Source text:

John RUSSELL

(1st E. Bedford)

Born: 1485

Died: 14 Mar 1554/5, The Strand, Midlessex, London, England

Buried: Chenies, Buckinghamshire, England

Notes: Knight of the Garter.

Father: James RUSSELL of Kingston Russell

Mother: Anne (Alice) WYSE

Married: Anne SAPCOTE (C. Bedford) (d. 14 Mar 1559) (dau. of Sir Guy Sapcote and Margaret Wolston) (w.1 of Sir John Broughton of Toddington - w.2 of Richard Jerningham) 1526

Children:

1. Francis RUSSELL (2° E. Bedford)


Russell,John(1ºE.Bedford)01.jpg (75251 bytes)

Records provided:

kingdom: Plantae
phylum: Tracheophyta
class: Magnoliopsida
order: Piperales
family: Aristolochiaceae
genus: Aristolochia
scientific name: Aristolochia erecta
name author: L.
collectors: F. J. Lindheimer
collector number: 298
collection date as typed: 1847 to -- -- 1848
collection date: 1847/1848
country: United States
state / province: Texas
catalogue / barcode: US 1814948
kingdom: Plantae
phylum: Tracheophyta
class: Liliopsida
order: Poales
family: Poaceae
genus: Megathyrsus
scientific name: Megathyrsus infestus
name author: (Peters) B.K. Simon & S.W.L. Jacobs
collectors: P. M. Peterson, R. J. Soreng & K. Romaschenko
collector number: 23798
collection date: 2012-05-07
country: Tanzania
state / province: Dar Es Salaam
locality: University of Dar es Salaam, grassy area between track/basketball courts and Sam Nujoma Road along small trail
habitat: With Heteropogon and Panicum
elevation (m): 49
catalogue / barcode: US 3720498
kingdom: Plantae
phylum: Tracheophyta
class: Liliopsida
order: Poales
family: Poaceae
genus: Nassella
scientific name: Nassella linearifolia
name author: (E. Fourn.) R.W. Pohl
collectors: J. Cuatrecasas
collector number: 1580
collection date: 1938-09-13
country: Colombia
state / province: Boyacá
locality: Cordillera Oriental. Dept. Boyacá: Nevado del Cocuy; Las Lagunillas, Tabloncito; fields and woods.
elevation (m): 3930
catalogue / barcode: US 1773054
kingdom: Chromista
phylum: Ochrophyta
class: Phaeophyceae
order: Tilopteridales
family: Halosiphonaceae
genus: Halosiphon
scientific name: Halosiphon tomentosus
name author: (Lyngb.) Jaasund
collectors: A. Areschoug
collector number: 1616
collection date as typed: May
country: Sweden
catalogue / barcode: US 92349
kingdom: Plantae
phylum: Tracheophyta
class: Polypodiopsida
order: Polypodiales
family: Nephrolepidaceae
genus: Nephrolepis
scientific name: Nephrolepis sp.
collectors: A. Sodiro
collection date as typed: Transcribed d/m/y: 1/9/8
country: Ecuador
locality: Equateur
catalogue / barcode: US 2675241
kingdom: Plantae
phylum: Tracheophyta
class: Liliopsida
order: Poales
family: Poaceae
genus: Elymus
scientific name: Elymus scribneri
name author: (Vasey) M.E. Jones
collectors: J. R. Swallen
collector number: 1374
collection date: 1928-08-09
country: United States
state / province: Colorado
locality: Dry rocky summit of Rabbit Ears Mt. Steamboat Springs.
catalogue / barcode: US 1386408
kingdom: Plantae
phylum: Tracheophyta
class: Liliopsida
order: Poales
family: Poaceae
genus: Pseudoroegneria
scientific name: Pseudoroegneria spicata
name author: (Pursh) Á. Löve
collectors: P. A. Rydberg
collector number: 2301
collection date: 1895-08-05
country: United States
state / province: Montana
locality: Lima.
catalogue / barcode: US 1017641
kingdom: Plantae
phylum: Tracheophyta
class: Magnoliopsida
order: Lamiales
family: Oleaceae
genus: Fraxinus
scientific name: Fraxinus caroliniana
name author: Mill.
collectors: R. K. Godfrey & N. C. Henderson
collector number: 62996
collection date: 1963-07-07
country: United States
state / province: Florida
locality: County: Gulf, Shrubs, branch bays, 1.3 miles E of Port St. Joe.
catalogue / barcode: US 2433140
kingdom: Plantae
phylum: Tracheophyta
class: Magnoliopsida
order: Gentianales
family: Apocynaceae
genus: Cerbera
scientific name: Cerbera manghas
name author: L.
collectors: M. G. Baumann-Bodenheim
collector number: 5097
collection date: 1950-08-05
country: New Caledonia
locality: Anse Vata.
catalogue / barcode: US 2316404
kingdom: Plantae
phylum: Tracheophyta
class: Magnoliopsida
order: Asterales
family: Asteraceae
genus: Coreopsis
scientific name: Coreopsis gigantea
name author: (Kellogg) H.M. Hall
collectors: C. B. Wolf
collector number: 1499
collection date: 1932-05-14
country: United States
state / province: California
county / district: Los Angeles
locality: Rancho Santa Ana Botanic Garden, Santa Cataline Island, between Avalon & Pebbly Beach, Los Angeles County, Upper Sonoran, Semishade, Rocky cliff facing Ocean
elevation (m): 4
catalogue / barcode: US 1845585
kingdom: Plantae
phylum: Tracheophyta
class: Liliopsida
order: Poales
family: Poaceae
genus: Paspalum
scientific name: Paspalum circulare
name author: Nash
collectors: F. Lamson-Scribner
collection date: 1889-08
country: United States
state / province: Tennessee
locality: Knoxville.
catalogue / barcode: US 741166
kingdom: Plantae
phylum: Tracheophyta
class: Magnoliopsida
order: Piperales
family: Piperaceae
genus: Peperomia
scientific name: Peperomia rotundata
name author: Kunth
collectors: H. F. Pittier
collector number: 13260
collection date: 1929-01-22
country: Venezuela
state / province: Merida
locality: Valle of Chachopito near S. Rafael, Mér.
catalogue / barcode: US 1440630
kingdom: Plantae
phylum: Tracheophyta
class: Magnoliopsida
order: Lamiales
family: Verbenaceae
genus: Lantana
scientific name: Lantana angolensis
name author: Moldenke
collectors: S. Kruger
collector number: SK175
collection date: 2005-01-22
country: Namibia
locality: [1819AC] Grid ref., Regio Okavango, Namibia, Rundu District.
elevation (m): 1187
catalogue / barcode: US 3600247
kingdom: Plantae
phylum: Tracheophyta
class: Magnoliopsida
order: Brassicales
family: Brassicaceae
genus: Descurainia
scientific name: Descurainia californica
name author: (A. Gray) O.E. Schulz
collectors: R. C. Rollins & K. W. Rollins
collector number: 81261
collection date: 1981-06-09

Task 1: Write out the genealogy entry for John Russell from "(1st E. Bedford)" to "of the Garter.".
Task 2: According to the genealogy entry for John Russell, where was he buried?
Task 3: Continue the genealogy entry for John Russell from its last line.
The lines have no role in what you are asked to do here.

Task response 1:
(1st E. Bedford)

Born: 1485

Died: 14 Mar 1554/5, The Strand, Midlessex, London, England

Buried: Chenies, Buckinghamshire, England

Notes: Knight of the Garter.

Task response 2: Chenies, Buckinghamshire, England

Task response 3:
Born ABT 1485, was son of James Russell of Berwick by Alice, dau. of John Wise of Sydenham, Devon. Married, spring 1526, Anne Sapcote, widow of John Broughton of Toddington; and of Sir Richard Jerningham (d. 1525/26) of London, by whom he had one son, Francis. Succeded family 20 Jul 1505. Kntd. 2 Jul 1522; KG nom. 24 Apr 1539, inst. 18 May 1539; cr. Baron Russell 9 Mar 1539, Earl of Bedford 19 Jan 1550. Gent. the privy chamber 1507; knight marshal, the Household 1523-7; knight of the body by 1527; sheriff, Som. and Dorset 1527-8; j.p. Beds., Bucks., Herts., Hunts., Northants. 1533-d., Cornw., Devon, Dorset, Som. 1539; PC 1536-d.; comptroller, the Household 18 Oct 1537-9; pres. council in the west 1539; high steward, duchy of Cornw. 4 Jul 1539-d., univ. Oxf. 1543-d.; ld. warden of the stannaries 4 Jul 1539-d.; commr. coastal defences, south-western counties 1539, relief, Beds., Bucks., London 1550; trier of petitions in the Lords, Parlts. of 1539, 1542, 1545, 1547, Mar 1553, Oc. 1553, ?Apr 1554, Nov 1554; ld. admiral 28 Jul 1540-17 Jan 1543; ld. privy seal 3 Dec 1542-d.; steward, manor of Stamford, Lincs. 1543-7, 1548-d.; ld. lt. Devon, Cornw., Som., Dorset 1545, 1549-53, Bucks. 1552.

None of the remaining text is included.